How the COVID-19 Pandemic Upended Boat Movement and Hurricane-Season Insurance

The coronavirus pandemic has disrupted countless routines — from supply chains and elections to how families work and learn at home. One less-visible disruption has been to the seasonal movement of recreational boats. Where owners and captains normally reposition vessels each spring and early summer, this year many boats are stranded or delayed because of travel restrictions, marina closures and quarantine rules.
In Florida, for example, yachts that would typically head to the Bahamas or the Mediterranean are stuck because those cruising destinations were closed as of early May. Along the southern U.S. East Coast, owner-operated boats that usually return north to summer locations such as Rhode Island faced mandatory quarantine rules that discouraged movement. In New York and New Jersey, fluctuating marina access made it difficult or impossible for some owners to reach their slips.
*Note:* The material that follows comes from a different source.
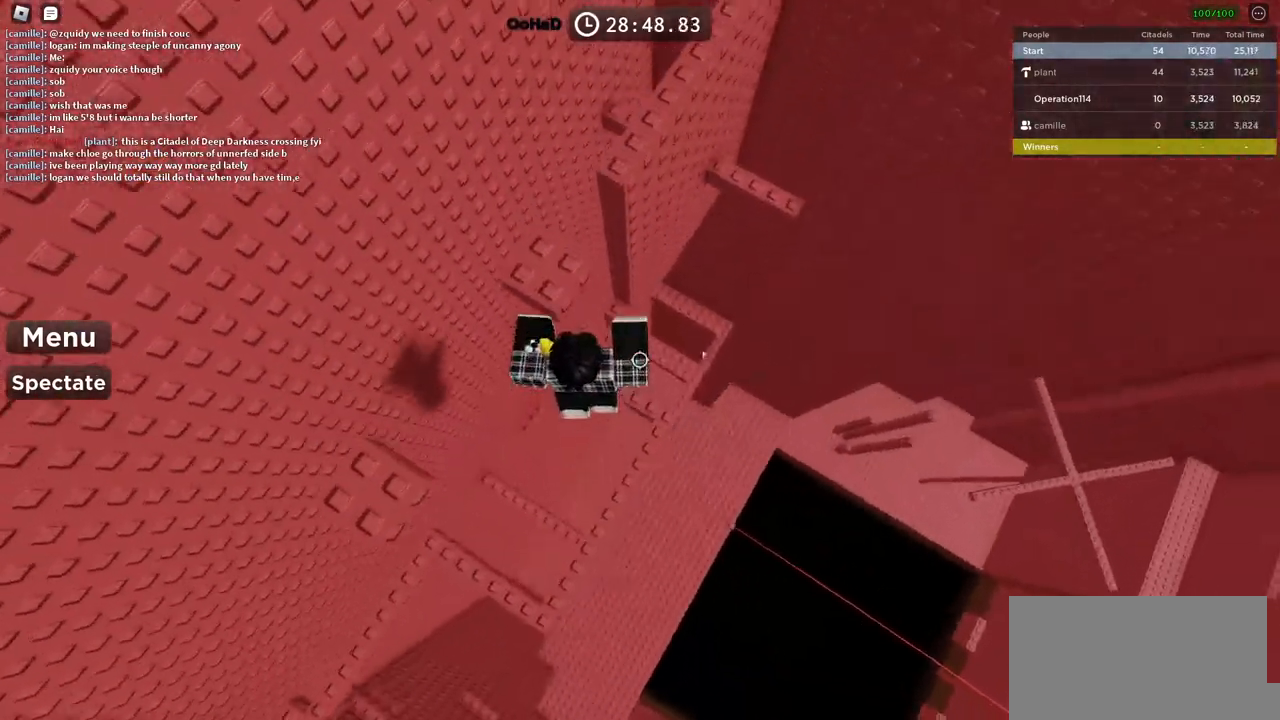
{"keys": ["a"], "events": [[433, "w", "up"], [483, "a", "down"]]}
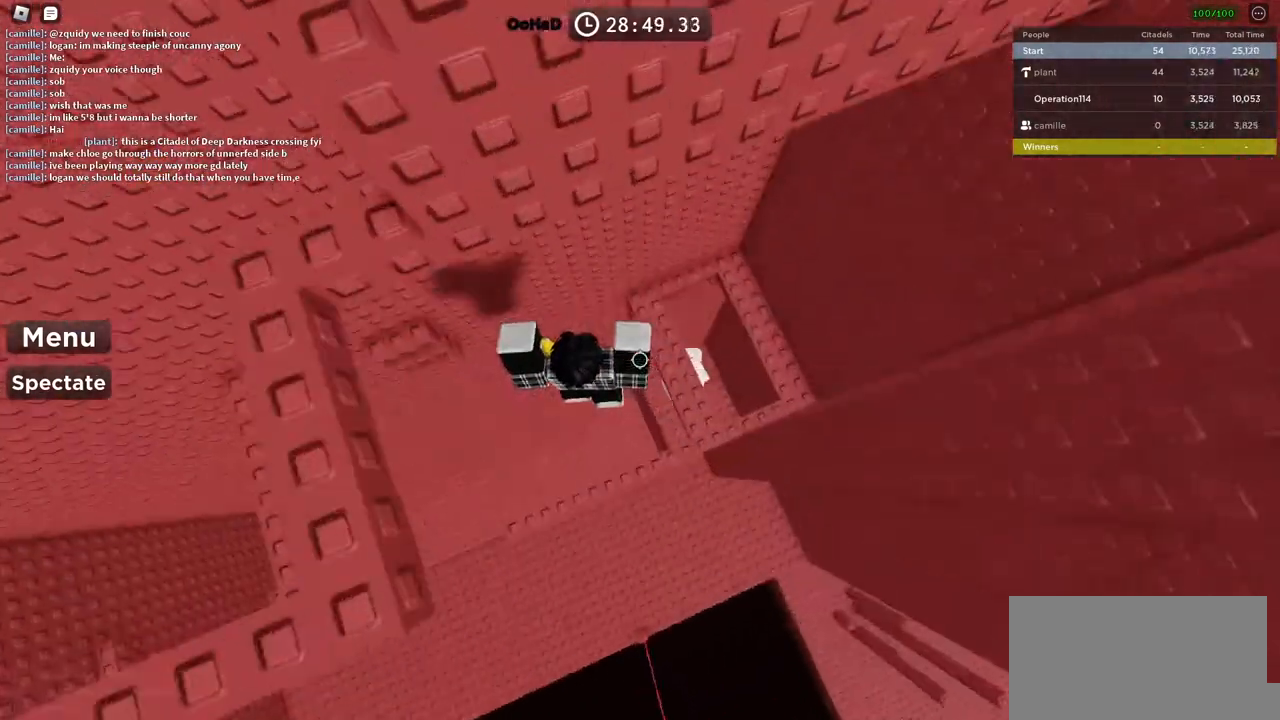
{"keys": ["space"], "events": [[100, "a", "up"], [416, "space", "down"]]}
Complicating matters further is the start of hurricane season, which runs from June 1 through November 30. Many marine insurance policies require boats to be stored above a certain latitude, moved to approved hurricane-hold marinas, or otherwise repositioned to reduce risk. With routine cruising patterns disrupted by the pandemic, owners and captains risk breaching insurance requirements if they cannot reach the required locations.
“With everything going on, people aren’t thinking this way and this could really be a problem,” says Mike Carlson, owner of 26 North Yachts in Fort Lauderdale. Seasonal boats — the “snowbirds” and owner-operated vessels that move between Florida, the Bahamas and New England — are particularly affected. Owners who planned to trek boats north for the summer may now face closed marinas, quarantine restrictions, or limited access to fuel and services along the way.
As of early May, many hurricane-hold marinas in Florida were already fully booked for the season, according to John Jarvie, vice president of Oversea Yacht Insurance in Fort Lauderdale. Some marinas even closed fuel docks to make room for unusually large yachts — superyachts that would typically relocate to the Mediterranean. The influx of larger vessels reduced available slips and forced smaller boats to look farther for berths.

State-by-state differences in how marine services reopened during the pandemic created a patchwork of open and closed transient fuel docks and slips along the East Coast. That inconsistent availability increased the planning burden on owners whose insurance requires repositioning before or during hurricane season. Some insurers responded by giving temporary exceptions — for example, allowing owners until mid-July to move boats north of the Florida-Georgia line or permitting boats to stay in Florida for the season if owners accept higher premiums.
Still, exceptions have limits. Insurance carriers cap the total value of vessels they will insure in high-risk regions during hurricane season. Once that limit is reached, additional boats will be required to relocate to remain insurable. This means owners who delay repositioning because of pandemic-related obstacles may suddenly find themselves unable to secure coverage unless they move their boats elsewhere.
Practical Steps for Owners and Captains
Insurance professionals recommend that owners take proactive steps now to avoid last-minute complications:
- Review your marine insurance policy to understand hurricane-season requirements and any geographic deadlines.
- Contact your broker with a concrete plan: specify intended slips, alternative hurricane holes, or nearby upriver storage options.
- Identify multiple relocation routes and backup marinas in case primary choices are closed or full.
- Confirm fuel availability and transient dock access along any planned transit routes.
- Consider insurance endorsements or short-term premium adjustments if you must remain in a higher-risk area.
“Before you ask your broker to let you stay in Florida for hurricane season, tell him what your plan is,” Jarvie advises. “Are you leaving it in a slip in a marina? Do you have a friend who lives upriver? The more the owner has thought these things out, the more the company wants to work with you right now.”
Owners should also be realistic about personnel constraints. Experienced delivery captains who normally reposition boats may be unavailable because of travel restrictions, state reopenings, or personal and family health concerns. That can limit options for moving a vessel on short notice.
“The last thing anybody wants is to be stuck not going north and there’s a hurricane coming,” Jarvie says. Now is the time to prepare a clear Plan B even if your original plan still seems feasible.